### What to do:
Exact reproduction of the listing is required. Pictures are not reproduced.

### Dataset extract:
◆ ◆ ◆ ◆ ◆ ◆ ◆
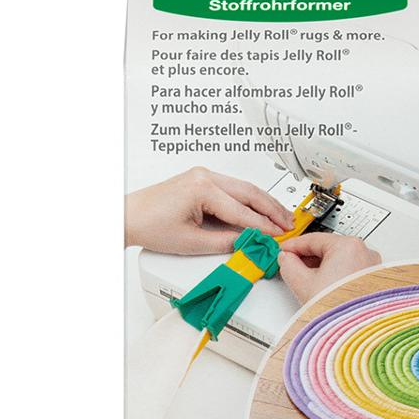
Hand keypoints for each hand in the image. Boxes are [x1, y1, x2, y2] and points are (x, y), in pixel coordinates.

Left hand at [125, 167, 294, 254]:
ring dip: (263, 203)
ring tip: (280, 218)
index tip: (278, 236)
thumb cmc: (150, 225)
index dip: (264, 227)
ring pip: (244, 188)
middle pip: (250, 192)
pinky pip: (233, 188)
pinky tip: (259, 210)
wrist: (128, 216)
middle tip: (289, 224)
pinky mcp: (201, 179)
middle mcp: (205, 176)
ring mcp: (203, 175)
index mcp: (203, 188)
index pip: (242, 211)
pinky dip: (248, 200)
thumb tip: (247, 243)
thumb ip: (225, 242)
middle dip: (272, 209)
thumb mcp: (191, 242)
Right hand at [278, 233, 381, 303]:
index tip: (284, 250)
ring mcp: (372, 266)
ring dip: (321, 267)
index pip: (313, 239)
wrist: (355, 335)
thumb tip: (286, 259)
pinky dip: (335, 275)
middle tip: (290, 265)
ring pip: (339, 260)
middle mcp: (364, 252)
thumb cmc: (338, 312)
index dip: (293, 245)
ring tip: (306, 281)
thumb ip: (288, 265)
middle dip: (307, 257)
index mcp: (348, 246)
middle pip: (327, 248)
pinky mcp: (374, 280)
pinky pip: (350, 270)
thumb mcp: (302, 284)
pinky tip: (323, 287)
◆ ◆ ◆ ◆ ◆ ◆ ◆
### Task response:
Hand keypoints for each hand in the image. Boxes are [x1, y1, x2, y2] and points are (x, y), in pixel coordinates.

Left hand at [125, 167, 294, 254]:
ring dip: (263, 203)
ring tip: (280, 218)
index tip: (278, 236)
thumb cmc: (150, 225)
index dip: (264, 227)
ring pip: (244, 188)
middle pip: (250, 192)
pinky pip: (233, 188)
pinky tip: (259, 210)
wrist: (128, 216)
middle tip: (289, 224)
pinky mcp: (201, 179)
middle mcp: (205, 176)
ring mcp: (203, 175)
index mcp: (203, 188)
index pip: (242, 211)
pinky dip: (248, 200)
thumb tip: (247, 243)
thumb ip: (225, 242)
middle dip: (272, 209)
thumb mcp: (191, 242)
Right hand at [278, 233, 381, 303]:
index tip: (284, 250)
ring mcp: (372, 266)
ring dip: (321, 267)
index pip: (313, 239)
wrist: (355, 335)
thumb tip: (286, 259)
pinky dip: (335, 275)
middle tip: (290, 265)
ring pip: (339, 260)
middle mcp: (364, 252)
thumb cmc: (338, 312)
index dip: (293, 245)
ring tip: (306, 281)
thumb ip: (288, 265)
middle dip: (307, 257)
index mcp: (348, 246)
middle pip: (327, 248)
pinky mcp: (374, 280)
pinky pip: (350, 270)
thumb mcp: (302, 284)
pinky tip: (323, 287)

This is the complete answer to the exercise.